WHAT YOU WILL DO »
Return only that part of the material below which starts with the line containing "51: (510, 27, 13.56)" and goes on through the line containing "69: (979, 357, 28.90)", restated exactly.
━━━ DATA IN THIS EXERCISE ━━━
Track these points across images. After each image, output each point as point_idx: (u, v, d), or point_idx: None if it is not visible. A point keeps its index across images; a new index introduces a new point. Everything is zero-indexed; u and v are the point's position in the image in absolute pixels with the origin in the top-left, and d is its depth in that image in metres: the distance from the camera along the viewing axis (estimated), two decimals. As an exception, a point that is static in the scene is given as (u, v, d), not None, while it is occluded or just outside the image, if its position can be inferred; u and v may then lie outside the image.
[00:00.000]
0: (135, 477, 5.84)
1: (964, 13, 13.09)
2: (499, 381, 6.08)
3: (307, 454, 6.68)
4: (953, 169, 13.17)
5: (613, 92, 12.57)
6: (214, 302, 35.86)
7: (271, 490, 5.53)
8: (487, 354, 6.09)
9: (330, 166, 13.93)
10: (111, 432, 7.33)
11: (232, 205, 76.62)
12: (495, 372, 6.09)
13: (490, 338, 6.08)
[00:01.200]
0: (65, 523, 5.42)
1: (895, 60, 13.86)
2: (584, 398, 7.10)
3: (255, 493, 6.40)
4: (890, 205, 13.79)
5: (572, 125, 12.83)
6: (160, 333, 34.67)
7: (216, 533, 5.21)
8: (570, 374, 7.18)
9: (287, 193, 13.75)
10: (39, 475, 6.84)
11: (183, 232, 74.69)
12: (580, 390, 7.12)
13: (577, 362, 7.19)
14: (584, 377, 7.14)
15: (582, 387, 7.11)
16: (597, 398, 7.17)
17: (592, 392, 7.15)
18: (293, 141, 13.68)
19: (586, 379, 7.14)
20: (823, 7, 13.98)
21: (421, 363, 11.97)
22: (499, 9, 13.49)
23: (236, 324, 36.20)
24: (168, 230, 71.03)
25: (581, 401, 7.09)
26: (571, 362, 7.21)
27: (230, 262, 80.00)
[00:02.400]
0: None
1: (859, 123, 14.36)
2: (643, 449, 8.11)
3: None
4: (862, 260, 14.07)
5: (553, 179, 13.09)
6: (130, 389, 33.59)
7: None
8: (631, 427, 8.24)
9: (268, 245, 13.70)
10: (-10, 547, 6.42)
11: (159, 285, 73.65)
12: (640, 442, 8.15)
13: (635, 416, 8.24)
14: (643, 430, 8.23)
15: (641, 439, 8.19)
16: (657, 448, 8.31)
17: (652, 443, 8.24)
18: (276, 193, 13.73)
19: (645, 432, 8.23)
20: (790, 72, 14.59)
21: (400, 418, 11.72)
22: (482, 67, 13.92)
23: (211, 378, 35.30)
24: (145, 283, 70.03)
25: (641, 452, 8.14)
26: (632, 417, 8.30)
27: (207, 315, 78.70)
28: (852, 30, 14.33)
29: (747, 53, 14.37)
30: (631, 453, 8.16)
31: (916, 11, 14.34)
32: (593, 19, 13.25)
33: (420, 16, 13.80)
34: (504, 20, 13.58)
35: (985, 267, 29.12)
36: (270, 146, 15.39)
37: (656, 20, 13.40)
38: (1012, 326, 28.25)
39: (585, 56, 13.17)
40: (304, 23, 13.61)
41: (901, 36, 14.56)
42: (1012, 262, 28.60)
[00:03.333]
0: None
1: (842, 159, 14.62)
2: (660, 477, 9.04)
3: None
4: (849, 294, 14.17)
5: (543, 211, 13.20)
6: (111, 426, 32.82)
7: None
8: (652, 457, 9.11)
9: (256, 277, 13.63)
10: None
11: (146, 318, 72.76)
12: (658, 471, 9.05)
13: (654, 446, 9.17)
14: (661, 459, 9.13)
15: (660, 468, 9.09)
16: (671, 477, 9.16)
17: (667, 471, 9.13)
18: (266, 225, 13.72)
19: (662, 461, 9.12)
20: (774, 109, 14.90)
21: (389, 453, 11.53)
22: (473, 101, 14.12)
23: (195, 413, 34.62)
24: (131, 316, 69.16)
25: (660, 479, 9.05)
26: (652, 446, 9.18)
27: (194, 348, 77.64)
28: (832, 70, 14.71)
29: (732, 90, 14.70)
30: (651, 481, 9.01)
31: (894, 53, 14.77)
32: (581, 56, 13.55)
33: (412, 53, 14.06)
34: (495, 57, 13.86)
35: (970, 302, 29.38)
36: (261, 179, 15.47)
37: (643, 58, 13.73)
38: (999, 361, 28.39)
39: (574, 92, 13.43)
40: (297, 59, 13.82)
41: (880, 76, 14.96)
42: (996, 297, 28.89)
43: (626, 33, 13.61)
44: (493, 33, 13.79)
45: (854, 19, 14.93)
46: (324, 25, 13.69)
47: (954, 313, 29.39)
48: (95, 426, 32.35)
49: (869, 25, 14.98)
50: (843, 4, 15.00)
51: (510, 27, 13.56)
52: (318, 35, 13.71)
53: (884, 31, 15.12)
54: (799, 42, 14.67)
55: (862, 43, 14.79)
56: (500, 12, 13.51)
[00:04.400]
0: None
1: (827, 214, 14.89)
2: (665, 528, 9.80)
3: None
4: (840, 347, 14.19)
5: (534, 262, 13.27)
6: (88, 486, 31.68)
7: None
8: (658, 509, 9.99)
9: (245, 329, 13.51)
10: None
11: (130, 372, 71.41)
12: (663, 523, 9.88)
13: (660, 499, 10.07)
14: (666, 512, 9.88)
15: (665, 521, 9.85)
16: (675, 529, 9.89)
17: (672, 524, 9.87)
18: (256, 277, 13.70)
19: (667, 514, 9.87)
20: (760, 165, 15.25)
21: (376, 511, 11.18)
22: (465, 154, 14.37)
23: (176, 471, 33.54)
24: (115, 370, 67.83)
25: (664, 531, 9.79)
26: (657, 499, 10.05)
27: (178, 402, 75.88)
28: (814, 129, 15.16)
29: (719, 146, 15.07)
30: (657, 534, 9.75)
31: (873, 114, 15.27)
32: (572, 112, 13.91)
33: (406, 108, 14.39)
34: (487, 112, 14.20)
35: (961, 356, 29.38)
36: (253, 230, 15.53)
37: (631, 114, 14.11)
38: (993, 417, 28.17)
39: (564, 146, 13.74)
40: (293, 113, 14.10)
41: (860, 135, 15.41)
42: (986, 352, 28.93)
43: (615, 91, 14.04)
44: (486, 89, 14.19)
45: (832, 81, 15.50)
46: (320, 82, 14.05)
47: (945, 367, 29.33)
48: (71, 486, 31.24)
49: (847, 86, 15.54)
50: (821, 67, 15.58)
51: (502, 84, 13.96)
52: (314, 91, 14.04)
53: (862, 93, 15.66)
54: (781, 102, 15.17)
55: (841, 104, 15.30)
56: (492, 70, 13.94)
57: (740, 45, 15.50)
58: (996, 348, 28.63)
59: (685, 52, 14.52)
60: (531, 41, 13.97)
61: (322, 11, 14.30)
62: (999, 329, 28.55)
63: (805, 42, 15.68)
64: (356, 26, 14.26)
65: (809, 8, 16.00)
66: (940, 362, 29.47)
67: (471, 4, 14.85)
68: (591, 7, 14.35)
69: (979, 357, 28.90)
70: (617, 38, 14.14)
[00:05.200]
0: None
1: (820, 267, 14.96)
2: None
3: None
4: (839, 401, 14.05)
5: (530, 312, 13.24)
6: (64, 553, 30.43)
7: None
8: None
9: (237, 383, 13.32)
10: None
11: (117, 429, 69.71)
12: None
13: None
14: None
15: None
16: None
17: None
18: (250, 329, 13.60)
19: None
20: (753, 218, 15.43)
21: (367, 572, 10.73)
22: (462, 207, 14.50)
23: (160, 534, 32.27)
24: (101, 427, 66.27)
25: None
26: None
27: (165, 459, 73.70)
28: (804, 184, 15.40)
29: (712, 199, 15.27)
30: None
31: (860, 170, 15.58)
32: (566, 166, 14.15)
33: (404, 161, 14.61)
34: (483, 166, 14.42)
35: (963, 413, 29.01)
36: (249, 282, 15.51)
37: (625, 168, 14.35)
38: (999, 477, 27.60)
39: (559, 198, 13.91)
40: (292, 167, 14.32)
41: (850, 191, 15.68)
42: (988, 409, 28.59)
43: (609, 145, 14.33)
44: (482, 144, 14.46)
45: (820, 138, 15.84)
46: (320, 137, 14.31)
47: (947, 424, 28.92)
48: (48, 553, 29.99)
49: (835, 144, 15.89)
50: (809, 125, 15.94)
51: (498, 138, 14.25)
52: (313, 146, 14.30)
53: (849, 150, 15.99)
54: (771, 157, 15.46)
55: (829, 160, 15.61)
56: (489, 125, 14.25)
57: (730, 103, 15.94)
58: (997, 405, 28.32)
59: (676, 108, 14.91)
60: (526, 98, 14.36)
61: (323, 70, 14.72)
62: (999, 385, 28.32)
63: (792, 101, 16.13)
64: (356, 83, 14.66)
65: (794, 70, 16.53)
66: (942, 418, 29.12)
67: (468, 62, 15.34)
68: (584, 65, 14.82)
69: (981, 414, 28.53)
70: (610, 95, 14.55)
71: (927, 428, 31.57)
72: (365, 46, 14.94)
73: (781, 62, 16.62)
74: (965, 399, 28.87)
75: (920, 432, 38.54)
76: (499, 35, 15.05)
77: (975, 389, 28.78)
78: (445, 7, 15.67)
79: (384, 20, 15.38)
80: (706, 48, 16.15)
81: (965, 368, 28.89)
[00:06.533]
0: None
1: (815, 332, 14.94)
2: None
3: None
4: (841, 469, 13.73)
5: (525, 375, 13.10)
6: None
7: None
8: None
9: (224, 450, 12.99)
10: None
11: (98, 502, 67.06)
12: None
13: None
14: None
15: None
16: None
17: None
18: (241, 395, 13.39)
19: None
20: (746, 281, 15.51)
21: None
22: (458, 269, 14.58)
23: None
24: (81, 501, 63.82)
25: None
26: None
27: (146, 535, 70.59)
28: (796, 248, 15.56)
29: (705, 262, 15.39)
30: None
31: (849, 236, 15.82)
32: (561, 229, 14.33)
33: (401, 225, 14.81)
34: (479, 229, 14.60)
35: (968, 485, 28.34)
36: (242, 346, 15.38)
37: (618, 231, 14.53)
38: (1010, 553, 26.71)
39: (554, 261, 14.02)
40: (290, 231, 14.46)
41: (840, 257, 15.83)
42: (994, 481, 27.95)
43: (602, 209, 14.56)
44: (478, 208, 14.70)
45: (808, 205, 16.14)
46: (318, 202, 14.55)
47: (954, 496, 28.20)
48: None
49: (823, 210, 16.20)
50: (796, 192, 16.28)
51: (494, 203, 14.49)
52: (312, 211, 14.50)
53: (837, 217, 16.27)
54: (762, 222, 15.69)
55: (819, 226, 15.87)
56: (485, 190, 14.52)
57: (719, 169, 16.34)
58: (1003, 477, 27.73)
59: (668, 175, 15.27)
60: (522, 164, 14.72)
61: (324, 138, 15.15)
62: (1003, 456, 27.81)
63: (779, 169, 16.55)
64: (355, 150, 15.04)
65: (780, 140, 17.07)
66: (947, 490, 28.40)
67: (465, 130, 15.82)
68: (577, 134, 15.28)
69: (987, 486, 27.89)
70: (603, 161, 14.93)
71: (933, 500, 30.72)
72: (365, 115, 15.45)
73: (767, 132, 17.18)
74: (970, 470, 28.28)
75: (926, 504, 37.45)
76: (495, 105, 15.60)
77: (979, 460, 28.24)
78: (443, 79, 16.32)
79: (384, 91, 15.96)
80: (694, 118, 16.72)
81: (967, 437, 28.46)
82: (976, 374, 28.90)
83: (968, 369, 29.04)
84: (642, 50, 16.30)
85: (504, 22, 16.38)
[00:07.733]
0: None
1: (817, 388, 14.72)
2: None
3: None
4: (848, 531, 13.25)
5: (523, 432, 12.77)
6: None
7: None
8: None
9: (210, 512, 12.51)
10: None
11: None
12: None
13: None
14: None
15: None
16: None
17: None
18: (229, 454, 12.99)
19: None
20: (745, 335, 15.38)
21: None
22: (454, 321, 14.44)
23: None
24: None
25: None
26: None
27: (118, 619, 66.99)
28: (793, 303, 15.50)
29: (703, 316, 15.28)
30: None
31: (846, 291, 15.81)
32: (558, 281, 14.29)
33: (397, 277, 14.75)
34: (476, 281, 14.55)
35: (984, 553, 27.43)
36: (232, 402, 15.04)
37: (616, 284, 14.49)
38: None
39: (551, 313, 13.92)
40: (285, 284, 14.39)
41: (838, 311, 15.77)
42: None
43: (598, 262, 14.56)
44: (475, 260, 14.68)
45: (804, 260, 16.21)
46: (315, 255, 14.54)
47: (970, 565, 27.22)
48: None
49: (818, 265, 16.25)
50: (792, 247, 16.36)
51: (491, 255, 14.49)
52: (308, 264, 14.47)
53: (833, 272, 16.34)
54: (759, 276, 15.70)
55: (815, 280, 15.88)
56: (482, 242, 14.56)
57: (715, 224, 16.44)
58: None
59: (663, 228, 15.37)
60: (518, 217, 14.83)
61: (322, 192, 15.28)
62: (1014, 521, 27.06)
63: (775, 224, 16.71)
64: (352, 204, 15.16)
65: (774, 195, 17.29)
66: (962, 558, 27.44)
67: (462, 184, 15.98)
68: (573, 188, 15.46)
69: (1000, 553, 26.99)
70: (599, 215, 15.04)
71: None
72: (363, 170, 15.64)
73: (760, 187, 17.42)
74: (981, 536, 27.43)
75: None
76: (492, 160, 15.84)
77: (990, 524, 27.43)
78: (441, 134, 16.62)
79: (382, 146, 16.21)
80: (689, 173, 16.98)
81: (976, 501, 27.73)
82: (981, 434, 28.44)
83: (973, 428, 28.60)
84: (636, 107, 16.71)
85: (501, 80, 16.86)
━━━
RESPONSE »
51: (510, 27, 13.56)
52: (318, 35, 13.71)
53: (884, 31, 15.12)
54: (799, 42, 14.67)
55: (862, 43, 14.79)
56: (500, 12, 13.51)
[00:04.400]
0: None
1: (827, 214, 14.89)
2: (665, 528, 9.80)
3: None
4: (840, 347, 14.19)
5: (534, 262, 13.27)
6: (88, 486, 31.68)
7: None
8: (658, 509, 9.99)
9: (245, 329, 13.51)
10: None
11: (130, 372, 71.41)
12: (663, 523, 9.88)
13: (660, 499, 10.07)
14: (666, 512, 9.88)
15: (665, 521, 9.85)
16: (675, 529, 9.89)
17: (672, 524, 9.87)
18: (256, 277, 13.70)
19: (667, 514, 9.87)
20: (760, 165, 15.25)
21: (376, 511, 11.18)
22: (465, 154, 14.37)
23: (176, 471, 33.54)
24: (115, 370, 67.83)
25: (664, 531, 9.79)
26: (657, 499, 10.05)
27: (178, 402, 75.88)
28: (814, 129, 15.16)
29: (719, 146, 15.07)
30: (657, 534, 9.75)
31: (873, 114, 15.27)
32: (572, 112, 13.91)
33: (406, 108, 14.39)
34: (487, 112, 14.20)
35: (961, 356, 29.38)
36: (253, 230, 15.53)
37: (631, 114, 14.11)
38: (993, 417, 28.17)
39: (564, 146, 13.74)
40: (293, 113, 14.10)
41: (860, 135, 15.41)
42: (986, 352, 28.93)
43: (615, 91, 14.04)
44: (486, 89, 14.19)
45: (832, 81, 15.50)
46: (320, 82, 14.05)
47: (945, 367, 29.33)
48: (71, 486, 31.24)
49: (847, 86, 15.54)
50: (821, 67, 15.58)
51: (502, 84, 13.96)
52: (314, 91, 14.04)
53: (862, 93, 15.66)
54: (781, 102, 15.17)
55: (841, 104, 15.30)
56: (492, 70, 13.94)
57: (740, 45, 15.50)
58: (996, 348, 28.63)
59: (685, 52, 14.52)
60: (531, 41, 13.97)
61: (322, 11, 14.30)
62: (999, 329, 28.55)
63: (805, 42, 15.68)
64: (356, 26, 14.26)
65: (809, 8, 16.00)
66: (940, 362, 29.47)
67: (471, 4, 14.85)
68: (591, 7, 14.35)
69: (979, 357, 28.90)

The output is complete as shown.